## Exercise directions
Pick out every line in the items below that contains the string "Post", matching case exactly.

Exercise materials Start Marker

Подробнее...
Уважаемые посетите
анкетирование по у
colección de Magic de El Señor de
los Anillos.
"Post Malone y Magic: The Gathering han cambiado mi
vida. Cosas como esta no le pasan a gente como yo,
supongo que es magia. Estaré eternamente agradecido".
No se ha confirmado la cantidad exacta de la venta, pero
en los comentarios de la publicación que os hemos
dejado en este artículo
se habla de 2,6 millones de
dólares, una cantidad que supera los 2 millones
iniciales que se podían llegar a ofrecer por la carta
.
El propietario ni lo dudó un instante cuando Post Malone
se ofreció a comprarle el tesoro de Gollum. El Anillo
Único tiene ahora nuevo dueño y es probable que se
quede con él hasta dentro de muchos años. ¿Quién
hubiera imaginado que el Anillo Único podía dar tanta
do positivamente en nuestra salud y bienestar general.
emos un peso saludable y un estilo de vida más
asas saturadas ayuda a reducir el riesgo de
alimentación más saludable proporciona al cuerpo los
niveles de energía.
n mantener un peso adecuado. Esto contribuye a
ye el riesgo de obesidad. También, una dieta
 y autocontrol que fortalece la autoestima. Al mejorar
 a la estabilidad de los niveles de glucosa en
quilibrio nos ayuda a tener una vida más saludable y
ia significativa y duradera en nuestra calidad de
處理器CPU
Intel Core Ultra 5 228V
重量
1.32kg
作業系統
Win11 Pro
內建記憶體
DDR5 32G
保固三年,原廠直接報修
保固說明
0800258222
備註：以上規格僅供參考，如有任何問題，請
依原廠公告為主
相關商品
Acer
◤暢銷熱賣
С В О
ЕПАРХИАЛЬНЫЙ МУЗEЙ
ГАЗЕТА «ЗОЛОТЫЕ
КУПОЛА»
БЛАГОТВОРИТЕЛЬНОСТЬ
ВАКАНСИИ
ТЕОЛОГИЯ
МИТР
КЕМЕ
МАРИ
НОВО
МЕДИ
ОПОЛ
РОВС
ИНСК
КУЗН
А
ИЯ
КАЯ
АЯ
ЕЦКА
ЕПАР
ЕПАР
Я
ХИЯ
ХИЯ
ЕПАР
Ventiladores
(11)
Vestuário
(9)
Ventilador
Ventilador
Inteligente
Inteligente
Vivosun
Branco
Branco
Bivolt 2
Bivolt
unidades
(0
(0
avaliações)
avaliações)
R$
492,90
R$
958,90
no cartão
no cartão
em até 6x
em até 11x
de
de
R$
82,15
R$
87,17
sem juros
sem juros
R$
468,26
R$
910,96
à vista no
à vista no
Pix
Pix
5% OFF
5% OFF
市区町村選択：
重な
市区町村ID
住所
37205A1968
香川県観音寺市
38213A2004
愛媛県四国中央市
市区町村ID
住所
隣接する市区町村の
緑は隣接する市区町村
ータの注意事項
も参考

Exercise materials End Marker

## Exercise solution
"Post Malone y Magic: The Gathering han cambiado mi
El propietario ni lo dudó un instante cuando Post Malone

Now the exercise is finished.